Act 2, Scene 2 © Cory Weaver | San Francisco Opera
Act 2, Scene 2
© Cory Weaver | San Francisco Opera

This Turandot is dominated by color. The harsh red of the opening scene gives way to the deep blue of Calaf’s jacket for the Act Three love duet. Ping, Pang, and Pong are clad in abstract patterns of red, turquoise and purple, with their painted-scroll-bedecked pavilion in the same hues. The emperor stands out in a regal yellow. Only the chorus defies the fantastical palate, in historically-inspired black ensembles. 

Hockney’s notes about his production decry other Turandots he had seen as “kitsch beyond belief,” but there’s nothing subtle about his staging, either. The opening scene sets the tone, with diaper-clad and skull-masked attendants helping the executioner sharpen his blade (real sparks fly!). Ghoulish severed heads hang comically from the rafters. The emperor’s entrance in the second act is marked by much banner-waving and acrobatics. Ping, Pang, and Pong sport absurdly-shaped headgear that would put the Teletubbies to shame.

Martina Serafin (Turandot) © Cory Weaver | San Francisco Opera
Martina Serafin (Turandot)
© Cory Weaver | San Francisco Opera

Of course, grandiosity is not out of place with Turandot, which features a princess who has her suitors beheaded, a libretto full of exaggerations (did you know China was seven million years old?), and one of Puccini’s most bombastic scores. Nicola Luisotti led the San Francisco Opera Orchestra in a performance full of blaring brass and crashing percussion. The resulting sound was suitably impressive, with the unfortunate side effect of running roughshod over much of the singing.

And this was singing that deserved to be heard. Brian Jagde sang Calaf in a hefty tenor with a strong top. He carried the weight of his voice all the way to the highest notes but managed a warm, open sound nonetheless. Martina Serafin matched him well as Turandot, with a ringing soprano deployed with sensitivity. She found the role’s softer moments and relished them. An overly wide vibrato and harsh top marred moments of  “In questa reggia”, but settled by the end of the riddle scene. As Liù, Toni Marie Palmertree delivered both of her arias with smooth legato and a creamy sound. Her final crescendo during “Signore, ascolta” induced chills.

Joo Won Kang, Julius Ahn, and Joel Sorenson were audience favorites as Ping, Pang, and Pong.

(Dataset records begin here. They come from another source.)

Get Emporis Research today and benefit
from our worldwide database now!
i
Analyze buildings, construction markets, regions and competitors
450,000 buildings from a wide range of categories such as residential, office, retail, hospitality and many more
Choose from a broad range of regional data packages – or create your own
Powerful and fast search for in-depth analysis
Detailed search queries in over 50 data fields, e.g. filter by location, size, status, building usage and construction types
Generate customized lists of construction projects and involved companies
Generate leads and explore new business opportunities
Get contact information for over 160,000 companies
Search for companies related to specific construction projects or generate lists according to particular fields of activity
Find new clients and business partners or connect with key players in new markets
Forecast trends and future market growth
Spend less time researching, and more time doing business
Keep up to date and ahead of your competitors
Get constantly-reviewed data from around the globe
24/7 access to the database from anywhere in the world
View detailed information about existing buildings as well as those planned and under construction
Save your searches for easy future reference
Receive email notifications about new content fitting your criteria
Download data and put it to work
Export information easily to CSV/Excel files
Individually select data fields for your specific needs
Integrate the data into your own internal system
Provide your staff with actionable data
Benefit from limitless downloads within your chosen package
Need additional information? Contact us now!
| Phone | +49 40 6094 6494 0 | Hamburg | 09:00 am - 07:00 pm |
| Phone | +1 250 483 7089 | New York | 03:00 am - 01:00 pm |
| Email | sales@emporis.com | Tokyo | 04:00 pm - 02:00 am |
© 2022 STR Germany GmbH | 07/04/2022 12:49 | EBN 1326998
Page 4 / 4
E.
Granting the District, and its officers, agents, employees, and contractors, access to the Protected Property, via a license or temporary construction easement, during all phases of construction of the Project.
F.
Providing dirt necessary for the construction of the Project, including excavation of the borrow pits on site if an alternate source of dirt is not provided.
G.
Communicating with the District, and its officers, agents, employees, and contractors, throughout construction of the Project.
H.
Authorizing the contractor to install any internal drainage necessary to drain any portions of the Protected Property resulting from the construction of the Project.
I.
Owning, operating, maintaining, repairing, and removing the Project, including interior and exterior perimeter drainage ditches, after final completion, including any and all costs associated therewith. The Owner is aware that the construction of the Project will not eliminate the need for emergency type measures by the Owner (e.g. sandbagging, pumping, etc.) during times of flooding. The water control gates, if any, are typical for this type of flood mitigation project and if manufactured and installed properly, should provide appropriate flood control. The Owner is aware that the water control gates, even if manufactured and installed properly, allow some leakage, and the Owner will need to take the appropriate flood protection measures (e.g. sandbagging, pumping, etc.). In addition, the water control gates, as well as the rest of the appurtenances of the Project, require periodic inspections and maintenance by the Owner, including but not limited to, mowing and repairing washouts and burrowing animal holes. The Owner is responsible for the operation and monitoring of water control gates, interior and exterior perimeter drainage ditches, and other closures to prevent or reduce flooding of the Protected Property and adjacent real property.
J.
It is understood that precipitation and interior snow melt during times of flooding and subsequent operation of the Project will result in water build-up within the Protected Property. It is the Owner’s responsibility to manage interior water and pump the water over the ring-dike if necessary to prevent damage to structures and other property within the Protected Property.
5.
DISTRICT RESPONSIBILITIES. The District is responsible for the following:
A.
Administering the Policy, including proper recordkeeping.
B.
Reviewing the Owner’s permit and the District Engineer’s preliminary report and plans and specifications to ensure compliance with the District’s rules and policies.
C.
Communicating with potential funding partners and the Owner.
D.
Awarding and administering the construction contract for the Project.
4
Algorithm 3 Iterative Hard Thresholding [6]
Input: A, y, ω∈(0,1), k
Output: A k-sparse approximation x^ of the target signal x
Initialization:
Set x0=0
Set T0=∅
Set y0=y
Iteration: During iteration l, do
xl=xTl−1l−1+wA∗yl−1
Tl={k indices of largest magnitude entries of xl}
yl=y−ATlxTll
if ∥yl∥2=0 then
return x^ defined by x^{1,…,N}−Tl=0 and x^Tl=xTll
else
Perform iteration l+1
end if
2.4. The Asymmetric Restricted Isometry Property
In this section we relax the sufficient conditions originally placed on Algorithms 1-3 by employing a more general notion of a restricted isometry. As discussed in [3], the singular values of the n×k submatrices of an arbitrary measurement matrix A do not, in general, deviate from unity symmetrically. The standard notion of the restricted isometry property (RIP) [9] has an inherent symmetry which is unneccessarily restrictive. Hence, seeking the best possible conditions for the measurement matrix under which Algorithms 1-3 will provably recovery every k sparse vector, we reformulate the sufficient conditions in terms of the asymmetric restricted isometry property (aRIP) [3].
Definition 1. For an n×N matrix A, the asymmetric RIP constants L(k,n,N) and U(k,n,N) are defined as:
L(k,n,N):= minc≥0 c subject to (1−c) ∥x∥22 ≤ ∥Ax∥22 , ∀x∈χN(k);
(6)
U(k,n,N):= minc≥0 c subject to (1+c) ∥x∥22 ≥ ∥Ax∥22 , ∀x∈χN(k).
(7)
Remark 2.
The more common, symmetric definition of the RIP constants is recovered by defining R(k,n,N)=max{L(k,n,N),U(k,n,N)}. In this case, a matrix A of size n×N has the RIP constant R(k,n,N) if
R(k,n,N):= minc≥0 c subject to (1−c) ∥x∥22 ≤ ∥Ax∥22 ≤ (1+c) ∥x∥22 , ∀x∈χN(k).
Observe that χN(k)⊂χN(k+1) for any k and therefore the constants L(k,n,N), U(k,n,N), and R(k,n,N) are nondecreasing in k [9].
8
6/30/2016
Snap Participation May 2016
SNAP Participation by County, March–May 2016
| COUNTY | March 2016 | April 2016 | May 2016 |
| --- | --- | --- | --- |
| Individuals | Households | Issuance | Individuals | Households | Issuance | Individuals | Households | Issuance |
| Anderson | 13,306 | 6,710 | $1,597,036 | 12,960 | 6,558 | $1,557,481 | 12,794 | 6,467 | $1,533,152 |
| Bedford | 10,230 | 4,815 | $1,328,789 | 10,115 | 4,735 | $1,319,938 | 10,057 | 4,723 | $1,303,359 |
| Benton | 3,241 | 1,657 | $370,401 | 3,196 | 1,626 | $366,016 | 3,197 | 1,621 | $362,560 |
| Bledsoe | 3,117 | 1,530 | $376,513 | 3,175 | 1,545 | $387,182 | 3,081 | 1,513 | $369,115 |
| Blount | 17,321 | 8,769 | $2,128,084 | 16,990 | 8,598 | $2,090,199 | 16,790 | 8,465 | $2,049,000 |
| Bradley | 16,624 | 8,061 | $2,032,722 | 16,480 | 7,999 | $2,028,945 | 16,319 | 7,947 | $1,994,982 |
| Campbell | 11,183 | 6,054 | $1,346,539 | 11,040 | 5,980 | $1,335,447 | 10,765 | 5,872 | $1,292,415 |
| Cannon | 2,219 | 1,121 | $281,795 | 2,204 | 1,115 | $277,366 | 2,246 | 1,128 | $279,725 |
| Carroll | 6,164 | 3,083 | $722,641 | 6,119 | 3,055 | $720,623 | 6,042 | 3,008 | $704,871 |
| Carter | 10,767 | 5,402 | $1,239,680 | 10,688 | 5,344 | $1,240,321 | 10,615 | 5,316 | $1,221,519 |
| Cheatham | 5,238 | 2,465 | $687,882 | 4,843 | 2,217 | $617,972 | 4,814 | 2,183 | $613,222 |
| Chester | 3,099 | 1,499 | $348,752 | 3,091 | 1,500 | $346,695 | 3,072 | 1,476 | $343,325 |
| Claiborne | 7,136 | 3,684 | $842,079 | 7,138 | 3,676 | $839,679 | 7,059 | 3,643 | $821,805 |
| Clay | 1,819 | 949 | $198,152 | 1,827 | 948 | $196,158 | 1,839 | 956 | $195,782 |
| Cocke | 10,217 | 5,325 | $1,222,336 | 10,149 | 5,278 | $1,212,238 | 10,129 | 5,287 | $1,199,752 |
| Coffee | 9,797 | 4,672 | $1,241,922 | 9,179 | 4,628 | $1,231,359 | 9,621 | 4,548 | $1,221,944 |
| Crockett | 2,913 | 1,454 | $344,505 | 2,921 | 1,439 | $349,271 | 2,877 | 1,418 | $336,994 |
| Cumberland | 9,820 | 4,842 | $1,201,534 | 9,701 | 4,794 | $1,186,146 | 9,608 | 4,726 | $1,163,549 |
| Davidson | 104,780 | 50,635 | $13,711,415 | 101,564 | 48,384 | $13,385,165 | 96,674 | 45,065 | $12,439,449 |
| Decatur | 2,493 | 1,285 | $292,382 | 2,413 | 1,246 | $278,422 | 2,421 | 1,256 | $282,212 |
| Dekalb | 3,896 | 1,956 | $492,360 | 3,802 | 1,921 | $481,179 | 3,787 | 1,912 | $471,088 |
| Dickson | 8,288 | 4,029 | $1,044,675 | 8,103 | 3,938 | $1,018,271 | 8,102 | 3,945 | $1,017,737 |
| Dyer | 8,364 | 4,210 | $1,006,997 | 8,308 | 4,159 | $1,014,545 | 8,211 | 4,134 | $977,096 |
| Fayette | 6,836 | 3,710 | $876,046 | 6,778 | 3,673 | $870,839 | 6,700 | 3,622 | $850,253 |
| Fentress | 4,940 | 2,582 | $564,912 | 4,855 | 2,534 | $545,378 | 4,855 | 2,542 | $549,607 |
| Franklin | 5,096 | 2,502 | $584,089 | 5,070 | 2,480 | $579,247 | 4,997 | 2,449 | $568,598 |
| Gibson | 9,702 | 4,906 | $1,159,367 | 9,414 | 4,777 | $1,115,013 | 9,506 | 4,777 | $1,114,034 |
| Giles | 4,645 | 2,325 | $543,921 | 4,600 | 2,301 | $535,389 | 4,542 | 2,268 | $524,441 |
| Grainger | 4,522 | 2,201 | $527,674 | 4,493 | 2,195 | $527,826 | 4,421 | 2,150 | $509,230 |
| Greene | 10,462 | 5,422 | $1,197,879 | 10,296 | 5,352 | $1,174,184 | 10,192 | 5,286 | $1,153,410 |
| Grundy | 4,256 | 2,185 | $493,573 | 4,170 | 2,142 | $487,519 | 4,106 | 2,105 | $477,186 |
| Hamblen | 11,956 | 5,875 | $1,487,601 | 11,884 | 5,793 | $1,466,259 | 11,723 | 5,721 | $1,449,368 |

Their voices sounded excellent together (though they didn’t always carry in the huge War Memorial Opera House), and they hammed up their characters’ quirky walks and bounds. Raymond Aceto sang Timur in a croaky, expressive bass, and tenor Robert Brubaker gave Emperor Altoum a wobbly but commanding voice. The San Francisco Opera Chorus, directed by Ian Robertson, produced a full sound with well-coordinated and widely varied dynamics.

Raymond Aceto (Timur) © Cory Weaver | San Francisco Opera
Raymond Aceto (Timur)
© Cory Weaver | San Francisco Opera

Some have speculated that Puccini struggled to finish Turandot because he couldn’t find a way to convincingly motivate the princess’s character transformation from murderous to loving. Alfano’s ending tries to put this in music, but much of the responsibility falls on the director to make Calaf’s and Turandot’s love believable. Here, director Garnett Bruce has failed. There’s nothing sweet in the third act. Calaf sings a smug “Nessun dorma”, and later grabs a fleeing Turandot and forces a kiss on her. His total disregard for her wishes or consent left me wishing she’d have him killed after all – but of course that’s not how the opera ends.